Walk Away

I haven’t had too much luck with godparents. In fact, there is only one I still talk to.

I remember introducing Rick to one of them shortly after we were married. The response was not “Hello, nice to meet you.” It was a cold, very pointed: “You must be Rick.” The homophobia became apparent very quickly. Even my parents recognized it because we talked about it afterward.

The truth is, the problem with most of my godparents, much like much of my family, is they never really took the time to know me. They have no idea the life I have lived, the responsibilities I have carried, the career I built, the losses I survived, or the work it took to become who I am.

One of them once said to me after I was offered a television interview for one of my books, “Your older brother is the best writer in this family. He should write books.” This judgment was based on a paper he wrote in a college English class that got an A and apparently still needed refrigerator validation well into his thirties.

By that point I had already written two bestselling books, one of which many people now consider a classic in the paranormal field. But sometimes, to certain people, accomplishments simply do not count the same once they decide who you are supposed to be. That realization stays with you.

I look back now and realize I spent years trying to be respectful, kind, and present for people who never truly saw me at all.

The definition of a godparent is not simply someone who stood beside a baptismal font for a photograph decades ago. It is someone who chooses to know you. Someone who sees you. Someone who protects, encourages, and loves you as you become who you are.
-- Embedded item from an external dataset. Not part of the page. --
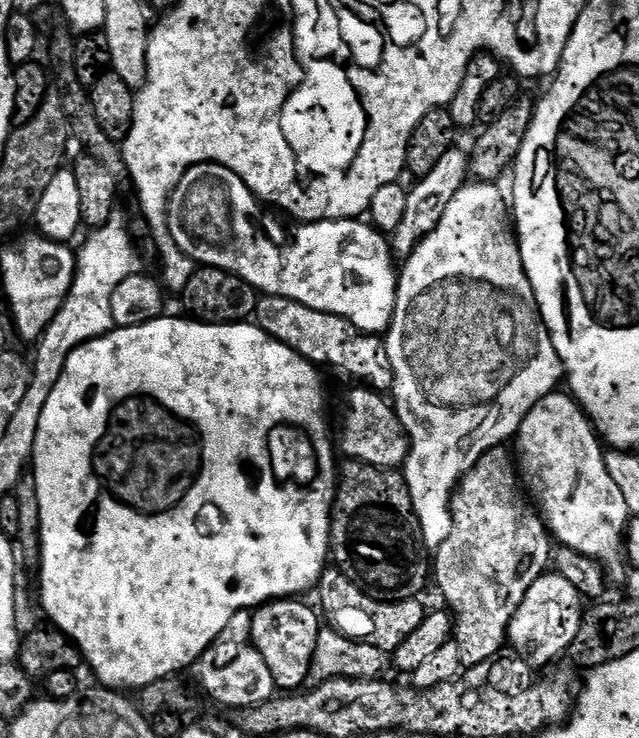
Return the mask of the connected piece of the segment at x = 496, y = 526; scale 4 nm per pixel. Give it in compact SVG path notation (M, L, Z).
M504 446L487 452L464 475L453 494L450 538L446 538L446 542L434 552L434 584L440 587L454 617L454 642L465 669L496 658L500 647L505 647L508 627L518 606L522 606L522 598L526 598L526 590L549 571L553 547L539 511L530 503L522 487L513 453Z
A godparent is supposed to help guide a child through life, not spend that life dismissing them, comparing them to others, or reducing their worth because they do not fit someone else’s expectations. Some people never even tried.

And when quiet homophobia enters the room, it becomes painfully clear that certain versions of you will never fully count in their eyes no matter what you achieve. That hurts. Of course it hurts.

But age teaches you something important. Titles do not create family. Love does. Respect does. Presence does.

The people who truly matter are the ones who show up honestly, without conditions attached to your humanity.

I still speak to one godmother because she chose relationship over judgment. The other two? Distance became peace. And sometimes peace is the healthiest thing you can give yourself.